[EXERCISE DETAILS] What lines below mention the word "path"? Copy each one.
=-=-=-=-=
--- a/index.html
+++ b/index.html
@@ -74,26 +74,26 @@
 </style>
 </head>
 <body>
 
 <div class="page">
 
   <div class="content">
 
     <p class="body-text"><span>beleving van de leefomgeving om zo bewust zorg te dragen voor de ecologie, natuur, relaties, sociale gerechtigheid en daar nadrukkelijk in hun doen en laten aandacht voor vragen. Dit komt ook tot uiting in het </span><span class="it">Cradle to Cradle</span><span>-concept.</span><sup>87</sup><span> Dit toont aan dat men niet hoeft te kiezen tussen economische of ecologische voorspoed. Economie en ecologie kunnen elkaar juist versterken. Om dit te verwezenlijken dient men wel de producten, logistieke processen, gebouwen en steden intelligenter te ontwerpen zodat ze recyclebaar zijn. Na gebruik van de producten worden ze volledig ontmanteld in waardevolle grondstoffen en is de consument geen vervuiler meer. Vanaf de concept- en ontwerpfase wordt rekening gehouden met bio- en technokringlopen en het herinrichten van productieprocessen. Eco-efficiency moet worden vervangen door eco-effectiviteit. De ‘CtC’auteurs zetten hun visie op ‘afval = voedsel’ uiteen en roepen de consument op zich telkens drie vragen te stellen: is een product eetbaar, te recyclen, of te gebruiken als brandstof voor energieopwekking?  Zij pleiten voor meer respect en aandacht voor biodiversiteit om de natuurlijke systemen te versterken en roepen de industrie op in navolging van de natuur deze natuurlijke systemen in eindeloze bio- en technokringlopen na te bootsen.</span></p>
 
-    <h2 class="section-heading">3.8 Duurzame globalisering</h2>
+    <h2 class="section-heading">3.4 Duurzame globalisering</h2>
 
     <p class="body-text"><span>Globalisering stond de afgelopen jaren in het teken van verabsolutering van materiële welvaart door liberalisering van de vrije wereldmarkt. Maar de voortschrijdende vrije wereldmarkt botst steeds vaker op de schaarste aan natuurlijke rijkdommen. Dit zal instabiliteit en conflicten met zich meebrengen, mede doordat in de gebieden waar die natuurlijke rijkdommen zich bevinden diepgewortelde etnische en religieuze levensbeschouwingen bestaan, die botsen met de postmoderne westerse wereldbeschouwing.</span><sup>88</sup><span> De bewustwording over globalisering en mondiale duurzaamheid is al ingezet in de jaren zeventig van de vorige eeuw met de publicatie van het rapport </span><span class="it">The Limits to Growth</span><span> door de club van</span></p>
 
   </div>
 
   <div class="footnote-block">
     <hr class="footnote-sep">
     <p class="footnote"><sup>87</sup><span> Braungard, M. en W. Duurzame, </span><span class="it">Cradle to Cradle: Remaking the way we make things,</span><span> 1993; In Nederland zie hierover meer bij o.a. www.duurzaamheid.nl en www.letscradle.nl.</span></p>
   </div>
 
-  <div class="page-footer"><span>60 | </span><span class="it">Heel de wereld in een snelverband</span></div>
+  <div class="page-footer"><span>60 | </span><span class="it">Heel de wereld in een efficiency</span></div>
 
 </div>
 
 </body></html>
=-=-=-=-=
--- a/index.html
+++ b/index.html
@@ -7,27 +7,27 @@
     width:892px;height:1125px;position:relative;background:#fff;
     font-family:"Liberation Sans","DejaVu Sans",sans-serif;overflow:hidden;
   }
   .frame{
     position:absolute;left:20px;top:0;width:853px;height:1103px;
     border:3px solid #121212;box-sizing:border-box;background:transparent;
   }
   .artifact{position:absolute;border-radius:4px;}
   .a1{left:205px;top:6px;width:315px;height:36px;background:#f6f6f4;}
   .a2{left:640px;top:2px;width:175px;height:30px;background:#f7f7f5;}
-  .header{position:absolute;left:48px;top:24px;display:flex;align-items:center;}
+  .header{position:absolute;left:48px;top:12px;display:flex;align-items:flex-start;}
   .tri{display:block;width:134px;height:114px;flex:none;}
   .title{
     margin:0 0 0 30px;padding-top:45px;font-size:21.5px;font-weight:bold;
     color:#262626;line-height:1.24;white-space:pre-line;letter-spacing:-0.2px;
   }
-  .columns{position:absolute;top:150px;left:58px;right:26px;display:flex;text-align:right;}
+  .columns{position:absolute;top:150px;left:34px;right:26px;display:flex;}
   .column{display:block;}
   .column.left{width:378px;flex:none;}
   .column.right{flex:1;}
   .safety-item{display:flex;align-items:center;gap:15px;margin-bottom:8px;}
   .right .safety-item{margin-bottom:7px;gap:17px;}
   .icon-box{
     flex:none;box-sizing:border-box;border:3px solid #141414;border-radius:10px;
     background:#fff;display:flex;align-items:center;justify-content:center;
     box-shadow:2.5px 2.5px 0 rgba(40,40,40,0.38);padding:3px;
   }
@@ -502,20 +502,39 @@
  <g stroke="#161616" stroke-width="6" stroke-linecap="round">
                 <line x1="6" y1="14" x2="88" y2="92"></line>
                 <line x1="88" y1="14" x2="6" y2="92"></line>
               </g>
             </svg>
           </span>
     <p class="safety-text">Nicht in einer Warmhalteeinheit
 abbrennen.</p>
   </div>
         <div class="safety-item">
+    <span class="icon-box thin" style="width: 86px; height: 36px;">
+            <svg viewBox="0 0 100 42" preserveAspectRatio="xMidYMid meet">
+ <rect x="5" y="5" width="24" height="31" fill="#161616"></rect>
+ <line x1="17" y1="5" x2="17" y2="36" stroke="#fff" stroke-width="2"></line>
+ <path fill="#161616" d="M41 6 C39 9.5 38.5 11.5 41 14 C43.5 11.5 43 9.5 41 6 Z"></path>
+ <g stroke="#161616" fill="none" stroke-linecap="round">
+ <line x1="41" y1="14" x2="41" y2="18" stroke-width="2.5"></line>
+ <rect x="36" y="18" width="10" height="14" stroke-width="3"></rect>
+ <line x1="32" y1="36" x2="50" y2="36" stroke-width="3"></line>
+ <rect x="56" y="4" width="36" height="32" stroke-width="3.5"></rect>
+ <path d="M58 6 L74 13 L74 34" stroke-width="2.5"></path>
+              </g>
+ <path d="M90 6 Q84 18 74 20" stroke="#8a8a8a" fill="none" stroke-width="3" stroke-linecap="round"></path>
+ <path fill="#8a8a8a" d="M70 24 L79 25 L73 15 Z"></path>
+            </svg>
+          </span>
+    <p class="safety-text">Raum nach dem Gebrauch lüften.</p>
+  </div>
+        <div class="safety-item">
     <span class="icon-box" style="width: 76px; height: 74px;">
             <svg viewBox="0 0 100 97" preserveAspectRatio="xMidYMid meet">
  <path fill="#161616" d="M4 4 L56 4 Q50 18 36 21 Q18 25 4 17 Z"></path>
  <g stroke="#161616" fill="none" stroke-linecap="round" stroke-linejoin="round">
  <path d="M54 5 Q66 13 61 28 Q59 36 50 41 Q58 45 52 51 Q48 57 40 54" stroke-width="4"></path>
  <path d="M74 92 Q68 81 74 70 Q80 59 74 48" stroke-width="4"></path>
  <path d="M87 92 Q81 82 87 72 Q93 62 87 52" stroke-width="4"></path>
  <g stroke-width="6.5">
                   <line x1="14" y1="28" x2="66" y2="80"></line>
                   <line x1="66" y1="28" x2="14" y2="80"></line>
=-=-=-=-=
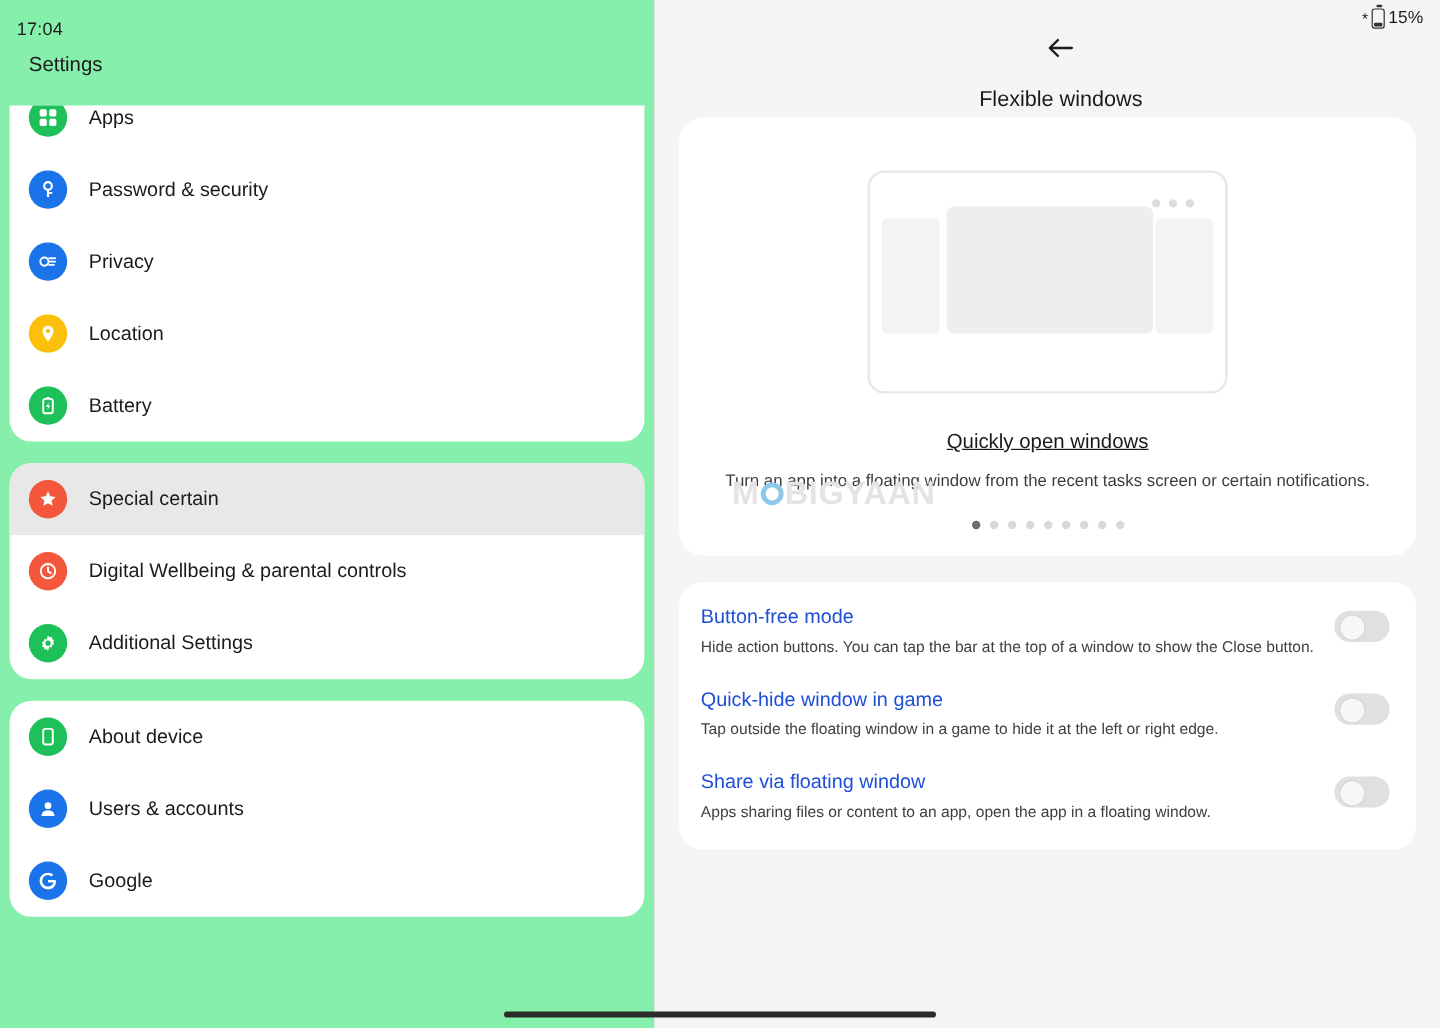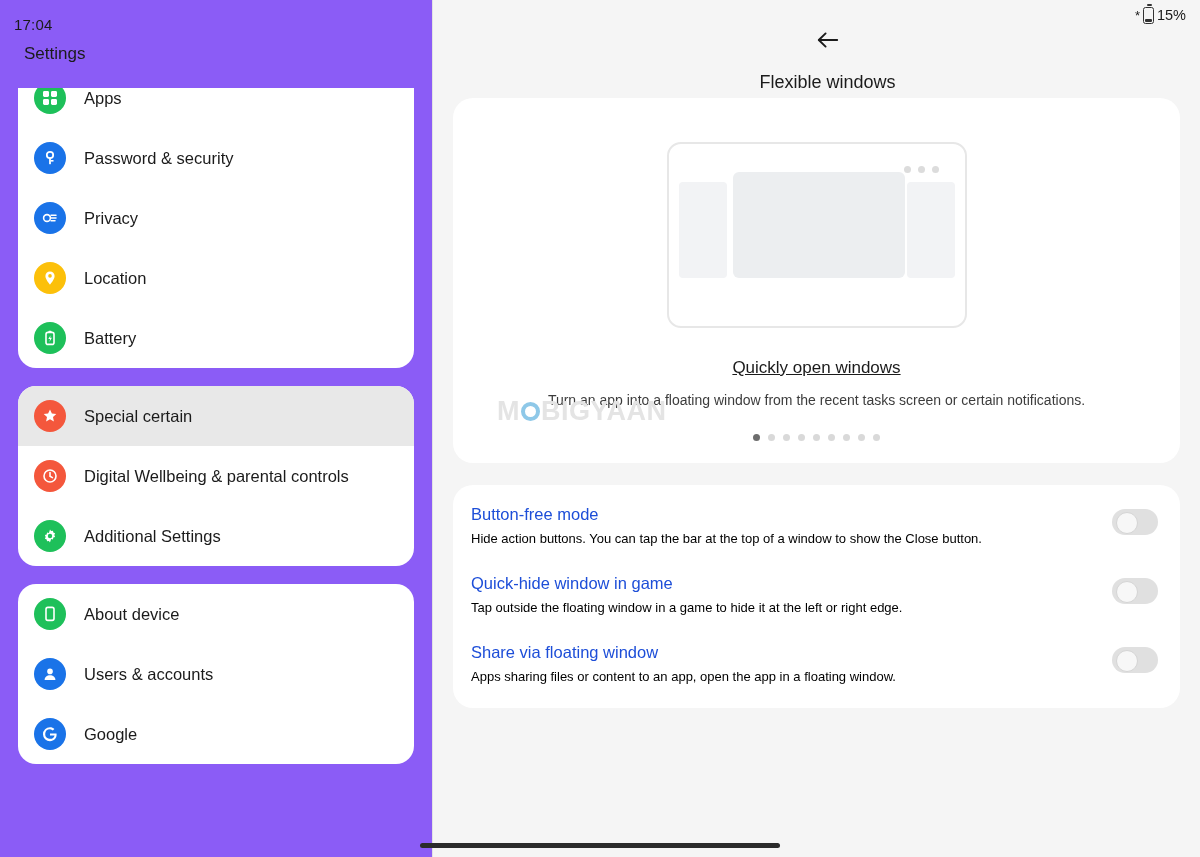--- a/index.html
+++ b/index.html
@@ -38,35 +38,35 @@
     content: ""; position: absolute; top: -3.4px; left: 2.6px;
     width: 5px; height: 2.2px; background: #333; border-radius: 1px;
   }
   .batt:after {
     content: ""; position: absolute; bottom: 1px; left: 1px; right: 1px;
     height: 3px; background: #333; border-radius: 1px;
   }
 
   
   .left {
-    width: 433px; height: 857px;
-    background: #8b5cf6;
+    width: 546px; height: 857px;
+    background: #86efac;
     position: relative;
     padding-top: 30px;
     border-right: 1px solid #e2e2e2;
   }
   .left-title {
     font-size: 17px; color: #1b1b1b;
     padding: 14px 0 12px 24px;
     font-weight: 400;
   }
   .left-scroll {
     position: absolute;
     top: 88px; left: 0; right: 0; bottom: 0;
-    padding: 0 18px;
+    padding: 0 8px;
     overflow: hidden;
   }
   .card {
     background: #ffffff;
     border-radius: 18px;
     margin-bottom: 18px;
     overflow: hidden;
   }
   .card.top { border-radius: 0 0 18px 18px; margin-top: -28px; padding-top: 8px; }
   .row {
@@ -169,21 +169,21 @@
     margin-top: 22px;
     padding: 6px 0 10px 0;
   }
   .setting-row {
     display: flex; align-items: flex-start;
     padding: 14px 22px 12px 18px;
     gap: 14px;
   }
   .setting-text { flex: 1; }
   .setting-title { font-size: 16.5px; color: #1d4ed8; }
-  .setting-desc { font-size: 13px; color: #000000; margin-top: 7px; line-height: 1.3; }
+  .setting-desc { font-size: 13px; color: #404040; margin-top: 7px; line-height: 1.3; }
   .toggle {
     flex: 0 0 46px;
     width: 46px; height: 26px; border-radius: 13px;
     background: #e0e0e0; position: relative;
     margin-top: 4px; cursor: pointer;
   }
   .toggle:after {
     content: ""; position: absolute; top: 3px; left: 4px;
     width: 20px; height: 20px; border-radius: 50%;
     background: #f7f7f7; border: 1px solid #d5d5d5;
=-=-=-=-=
[EXPECTED ANSWER]
+ <path fill="#161616" d="M41 6 C39 9.5 38.5 11.5 41 14 C43.5 11.5 43 9.5 41 6 Z"></path>
+ <path d="M58 6 L74 13 L74 34" stroke-width="2.5"></path>
+ <path d="M90 6 Q84 18 74 20" stroke="#8a8a8a" fill="none" stroke-width="3" stroke-linecap="round"></path>
+ <path fill="#8a8a8a" d="M70 24 L79 25 L73 15 Z"></path>
  <path fill="#161616" d="M4 4 L56 4 Q50 18 36 21 Q18 25 4 17 Z"></path>
  <path d="M54 5 Q66 13 61 28 Q59 36 50 41 Q58 45 52 51 Q48 57 40 54" stroke-width="4"></path>
  <path d="M74 92 Q68 81 74 70 Q80 59 74 48" stroke-width="4"></path>
  <path d="M87 92 Q81 82 87 72 Q93 62 87 52" stroke-width="4"></path>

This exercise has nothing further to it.